Saved entries:

-- Opening Marker --

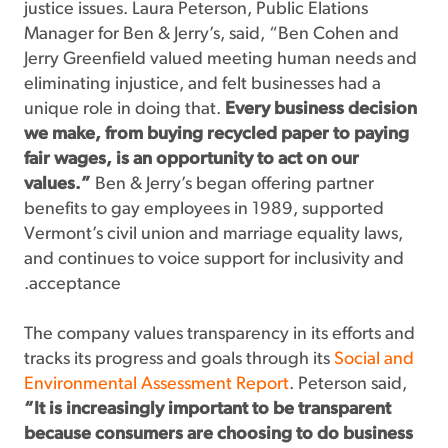
justice issues. Laura Peterson, Public Elations
Manager for Ben & Jerry’s, said, “Ben Cohen and
Jerry Greenfield valued meeting human needs and
eliminating injustice, and felt businesses had a
unique role in doing that.
Every business decision
we make, from buying recycled paper to paying
fair wages, is an opportunity to act on our
values.”
Ben & Jerry’s began offering partner
benefits to gay employees in 1989, supported
Vermont’s civil union and marriage equality laws,
and continues to voice support for inclusivity and
acceptance.
The company values transparency in its efforts and
tracks its progress and goals through its
Social and
Environmental Assessment Report
. Peterson said,
“It is increasingly important to be transparent
because consumers are choosing to do business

-- Closing Marker --

# [Action item]
With the pictures dropped, write out all of the entries word for word.

# [Answer to this exercise]
justice issues. Laura Peterson, Public Elations
Manager for Ben & Jerry’s, said, “Ben Cohen and
Jerry Greenfield valued meeting human needs and
eliminating injustice, and felt businesses had a
unique role in doing that.
Every business decision
we make, from buying recycled paper to paying
fair wages, is an opportunity to act on our
values.”
Ben & Jerry’s began offering partner
benefits to gay employees in 1989, supported
Vermont’s civil union and marriage equality laws,
and continues to voice support for inclusivity and
acceptance.
The company values transparency in its efforts and
tracks its progress and goals through its
Social and
Environmental Assessment Report
. Peterson said,
“It is increasingly important to be transparent
because consumers are choosing to do business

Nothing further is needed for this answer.